Airfare (American)                                            1954.

Hotels: Copenhagen (3 Nights)                       460.
Stockholm (3)                                                      354.
Hamburg (2)                                                        361.
Copenhagen Airport(1)                                     267.

Airbnb Berlin(5 nights)                                     459.

Eurail Passes and Reservations                     1028.

Stockholm Subway Pass                                      60.
Hamburg Subway Pass                                        62.
Berlin Subway Pass                                             137.

Tours: Hamburg Miniature Museum               38.
Berlin Fat Tire Bike                                             165.
Berlin Trabi Tour                                                 132.

Starting Cash (euro, Kroner, etc.)                   500.

Spending Money                                               2700.


Total                                                                   $8677


The conclusion? This was a 14 day trip for 3 adults. We averaged $620 per day and $2892 per person. Again, certain expenses were shared, so the average doesn’t reflect what a single traveler would pay. Compared to our Japan trip(18 days, $7989 total, $444 per day,$2663 per person) we spent quite a bit more. I’d say we’re learning.


Our 2016 Japan Trip Budget

July 6, 2016 at 2:10 pm

Takayama Village

We decided to go to Japan on a whim when we found a Black Friday sale on Singapore Air. My daughter had been lobbying to go there for a long time, so the opportunity to fly for just $600 a piece was too great to pass up. I had heard that Japan was expensive, but also that this was a good time to go with a strong dollar and weak yen. I purchased first class Japan Rail passes so that we could reserve seats. To be honest, I was excited to experience the Japanese rail system at it’s best and we had 7 cities to visit, so the extra splurge felt justified. I reserved all of our accommodations two to three months ahead and was pretty careful to balance our needs and budget. I decided to spend about two thirds of our time in Airbnb rentals to give us a bit of extra space, the chance to do laundry plus the ability to cook meals ourselves. During the planning stages, my budgeting felt prudent, not too decadent.
When we arrived, as has happened before, I began to worry that I was spending money hand over fist. I seemed to waffle between one minute throwing caution to the wind, because we may never have the opportunity again and other times running constant numbers in my head. I think because the yen doesn’t simply convert to dollars and taking large sums of cash out at a time saves transaction fees, it was easy to feel like we were barreling through money. So, how did we actually do? When I got home I looked at our spending and jotted down some figures.


Airline Tickets (Singapore Air, Black Friday Sale) 1900.
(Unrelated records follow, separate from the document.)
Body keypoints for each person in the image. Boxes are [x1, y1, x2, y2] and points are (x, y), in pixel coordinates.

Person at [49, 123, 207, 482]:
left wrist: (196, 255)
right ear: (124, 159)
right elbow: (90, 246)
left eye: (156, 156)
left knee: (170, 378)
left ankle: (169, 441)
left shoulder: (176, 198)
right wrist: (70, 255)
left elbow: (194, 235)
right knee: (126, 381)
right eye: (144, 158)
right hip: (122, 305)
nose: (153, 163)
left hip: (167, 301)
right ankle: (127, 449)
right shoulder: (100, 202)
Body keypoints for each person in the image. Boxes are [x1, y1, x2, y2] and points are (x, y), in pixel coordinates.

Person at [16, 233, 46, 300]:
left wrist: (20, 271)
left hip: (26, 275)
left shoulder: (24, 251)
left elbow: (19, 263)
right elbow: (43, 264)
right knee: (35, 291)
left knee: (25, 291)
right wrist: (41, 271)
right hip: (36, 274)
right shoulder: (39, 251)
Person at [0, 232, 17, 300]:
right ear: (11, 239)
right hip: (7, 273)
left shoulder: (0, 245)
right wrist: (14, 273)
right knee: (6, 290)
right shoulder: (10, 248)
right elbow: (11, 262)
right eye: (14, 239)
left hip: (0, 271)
Japan Rail Passes (First Class)                             1648.

Airbnb   Tokyo (4 nights)                                         621.

              Kyoto (3 nights)                                           349.
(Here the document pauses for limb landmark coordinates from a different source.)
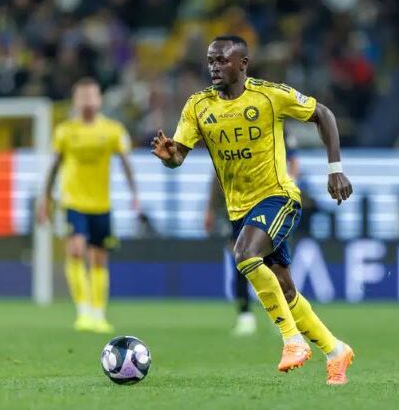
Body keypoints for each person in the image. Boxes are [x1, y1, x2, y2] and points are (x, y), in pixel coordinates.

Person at [151, 35, 354, 385]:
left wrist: (335, 169)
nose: (214, 67)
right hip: (238, 209)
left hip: (278, 196)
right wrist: (170, 158)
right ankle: (336, 351)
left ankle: (292, 341)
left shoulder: (269, 96)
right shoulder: (198, 106)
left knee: (244, 254)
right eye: (210, 61)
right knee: (284, 289)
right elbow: (179, 154)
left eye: (222, 60)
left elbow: (323, 114)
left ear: (242, 64)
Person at [37, 77, 139, 333]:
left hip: (102, 204)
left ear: (100, 99)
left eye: (92, 96)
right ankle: (83, 311)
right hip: (73, 202)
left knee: (98, 259)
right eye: (83, 97)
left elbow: (126, 162)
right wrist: (44, 199)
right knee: (75, 249)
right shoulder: (65, 131)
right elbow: (53, 167)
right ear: (75, 101)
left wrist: (134, 193)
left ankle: (98, 314)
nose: (88, 101)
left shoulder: (113, 130)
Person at [204, 129, 300, 337]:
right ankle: (245, 315)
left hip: (272, 203)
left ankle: (283, 317)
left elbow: (293, 161)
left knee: (276, 263)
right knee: (240, 259)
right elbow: (217, 172)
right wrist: (210, 208)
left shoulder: (278, 126)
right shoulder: (233, 127)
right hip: (240, 204)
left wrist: (287, 183)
              Hiroshima (2 Nights)                                 233.

              Asakusa Tokyo (3 nights)                          361.


Ryokans Narita  (1 night)                                         161.
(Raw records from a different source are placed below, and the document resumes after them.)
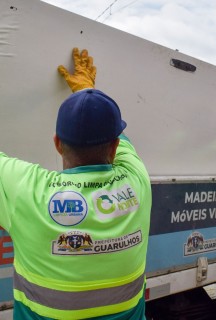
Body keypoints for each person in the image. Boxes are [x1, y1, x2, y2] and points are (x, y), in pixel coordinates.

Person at [0, 48, 152, 319]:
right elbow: (122, 141)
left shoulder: (27, 190)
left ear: (57, 144)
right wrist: (88, 93)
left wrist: (82, 97)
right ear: (115, 146)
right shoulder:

               Kanazawa (2 nights)                                  272.

               Takayama (2 nights)                                 348.

               Yudanaka (1 night)                                     149.

Sumo Tour (Viator)                                                  363.

Starting Cash                                                             500.

Spending Money                                                     2568.


Total                                                                     $7989.

My conclusion? This was an 18 day trip for three adults, averaging $444 a day. At $2663 per person, it feels quite reasonable. Granted, it’s not realistic to average all costs because accommodations and many meals were split, but I’m still content with the final figures. I think the important lesson is to do my best to plan wisely, include some extra padding for unexpected costs and then relax and enjoy the experience.